Updated: 01/23/2014 18:49 | By Agence France-Presse

Takanashi aims to be first among equals at Winter Olympics

Japan's Sara Takanashi is favourite to make history as the first Olympic women's ski jumping champion and cap a long, bruising battle for equality in the sport.


Takanashi aims to be first among equals at Winter Olympics

Japan's Sara Takanashi jumps in the women's World Cup competition in Zao, Yamagata prefecture on January 18, 2014

Ski jumping is one of just six sports which have been included in the programme of all of the Olympics since the very first Winter Games took place at Chamonix, France in 1924. 

But before this year, ski jumping and the related nordic-combined remained the last men-only disciplines in the programme.

The International Olympic Committee's reluctance to open the door had some base in logic as its regulations stipulate that the event must be practiced in at least 35 countries and must have held at least two world championships before being considered for inclusion in the Olympics.

Meanwhile, no women's competitions in ski jumping were held in the world before 2006, when women began participating in the FIS Continental Cup. 

Later the pressure from the United States forced the international ski federation (FIS) bosses to include the women's jumping event into the programme of the 2009 world championships. 

The US ski-jumping star Lindsey Van won the maiden world title at the event, which took place at Liberec, Czech Republic. 

The IOC then yielded to pressure and in April 2011 women's ski jumping was included in the Sochi Games.

"It's great!

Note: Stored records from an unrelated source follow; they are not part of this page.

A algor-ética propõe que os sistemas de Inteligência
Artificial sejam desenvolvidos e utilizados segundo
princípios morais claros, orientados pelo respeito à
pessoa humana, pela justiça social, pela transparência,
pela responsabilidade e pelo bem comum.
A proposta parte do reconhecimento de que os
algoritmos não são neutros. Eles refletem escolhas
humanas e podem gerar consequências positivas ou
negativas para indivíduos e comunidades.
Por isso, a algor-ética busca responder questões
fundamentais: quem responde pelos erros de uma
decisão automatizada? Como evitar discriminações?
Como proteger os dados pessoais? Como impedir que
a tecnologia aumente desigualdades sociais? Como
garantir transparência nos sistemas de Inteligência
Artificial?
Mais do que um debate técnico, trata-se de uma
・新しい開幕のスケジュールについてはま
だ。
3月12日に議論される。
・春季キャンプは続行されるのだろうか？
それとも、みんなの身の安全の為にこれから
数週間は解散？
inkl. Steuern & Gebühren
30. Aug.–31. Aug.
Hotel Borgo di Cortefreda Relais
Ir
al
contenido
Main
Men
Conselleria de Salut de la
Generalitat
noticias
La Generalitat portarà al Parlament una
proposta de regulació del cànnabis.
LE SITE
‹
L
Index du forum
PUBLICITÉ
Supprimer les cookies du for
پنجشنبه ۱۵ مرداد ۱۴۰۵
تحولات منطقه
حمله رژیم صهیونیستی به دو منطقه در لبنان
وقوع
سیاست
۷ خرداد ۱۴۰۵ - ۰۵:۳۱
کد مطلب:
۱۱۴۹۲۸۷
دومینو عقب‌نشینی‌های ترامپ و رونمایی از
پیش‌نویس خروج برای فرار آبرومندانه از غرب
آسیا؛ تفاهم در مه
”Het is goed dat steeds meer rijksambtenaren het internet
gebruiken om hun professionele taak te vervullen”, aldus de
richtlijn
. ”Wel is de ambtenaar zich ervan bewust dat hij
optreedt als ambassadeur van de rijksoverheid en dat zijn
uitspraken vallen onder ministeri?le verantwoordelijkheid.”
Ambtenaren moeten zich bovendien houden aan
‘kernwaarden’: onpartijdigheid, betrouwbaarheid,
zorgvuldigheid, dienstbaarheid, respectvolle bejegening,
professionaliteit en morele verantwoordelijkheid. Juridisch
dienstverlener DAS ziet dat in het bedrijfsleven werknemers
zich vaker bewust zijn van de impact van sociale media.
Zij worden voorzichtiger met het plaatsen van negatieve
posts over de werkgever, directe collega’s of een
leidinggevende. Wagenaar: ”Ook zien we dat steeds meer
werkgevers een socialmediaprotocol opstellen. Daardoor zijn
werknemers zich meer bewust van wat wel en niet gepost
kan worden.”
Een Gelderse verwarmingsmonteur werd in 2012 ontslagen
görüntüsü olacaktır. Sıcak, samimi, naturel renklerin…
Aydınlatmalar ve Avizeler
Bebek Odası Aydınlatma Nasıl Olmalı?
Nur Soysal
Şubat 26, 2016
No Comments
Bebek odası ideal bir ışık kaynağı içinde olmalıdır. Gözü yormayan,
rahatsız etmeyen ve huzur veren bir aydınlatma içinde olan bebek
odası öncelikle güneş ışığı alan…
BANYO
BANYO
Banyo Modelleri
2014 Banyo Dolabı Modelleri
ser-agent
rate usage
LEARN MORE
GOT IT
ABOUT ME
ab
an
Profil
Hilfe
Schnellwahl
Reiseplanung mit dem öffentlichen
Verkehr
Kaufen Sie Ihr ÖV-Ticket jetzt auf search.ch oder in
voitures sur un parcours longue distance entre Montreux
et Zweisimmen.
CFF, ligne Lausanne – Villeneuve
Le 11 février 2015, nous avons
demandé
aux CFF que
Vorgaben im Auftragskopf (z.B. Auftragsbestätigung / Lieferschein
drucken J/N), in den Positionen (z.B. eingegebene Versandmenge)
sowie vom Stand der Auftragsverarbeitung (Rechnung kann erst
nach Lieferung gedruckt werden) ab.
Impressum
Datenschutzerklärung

For 20 years you hear no, no, no and then one day it's yes," Van said.

At Sochi, where the venue for the ski jumping was constructed in the saddle between two mountain ridges that will protect the athletes from the sidewind rushes, the women will compete in K-95 discipline. 

Japanese teenage ski-jumping high school student Takanashi, who confidently leads this season's World Cup ahead of German Carina Vogt and third-placed Irina Avvakumova of Russia, looks clear favourite. 

The 17-year-old Takanashi stepped up her bid for Olympic gold last weekend, taking her record-stretching 17th World Cup win at her home ground at Zao, north of Tokyo. 

She has also eight wins in nine events this season.

On January 11 in Sapporo, she broke the previous mark of 13 wins set by world champion Sarah Hendrickson.

The 19-year-old American, the winner of the inaugural women's World Cup overall title in the 2011-2012 season, is recovering from a cruciate ligament injury after a fall in August. 

But she was back in training this month.

"I feel like I have nothing to worry about," said the 152-centimetre-tall Takanashi. "I want to work harder still and raise my level higher and higher."

"It was really great because I think I can now go to Sochi with a positive image in my mind."

Meanwhile, Austrian reigning World Cup holder Gregor Schlierenzauer is a red-hot favourite for the men's competitions, where golds are up for grabs in the K-95 and K-125 individual events and K-125 team championship. 

Schlierenzauer won three medals at the 2013 World Championships and led Austria to the gold medal in the team event at the Vancouver Olympics.

"It's now definitely the best motivation for me," the 24-year-old said. "Of course when you look at my career list then there is just an individual Olympic medal missing and that will be my goal at these Games."

The Swiss veteran and four-time Olympic champion Simon Ammann, 32, who looks strong again this season, is also among the Sochi Games favourites. 

Meanwhile, the hopes of the Austrian team of repeating their Olympic success by winning the team event suffered a serious blow when  three-time Olympic champion Thomas Morgenstern suffered a horrific crash-landing when he lost balance in mid-air at a recent World Cup event.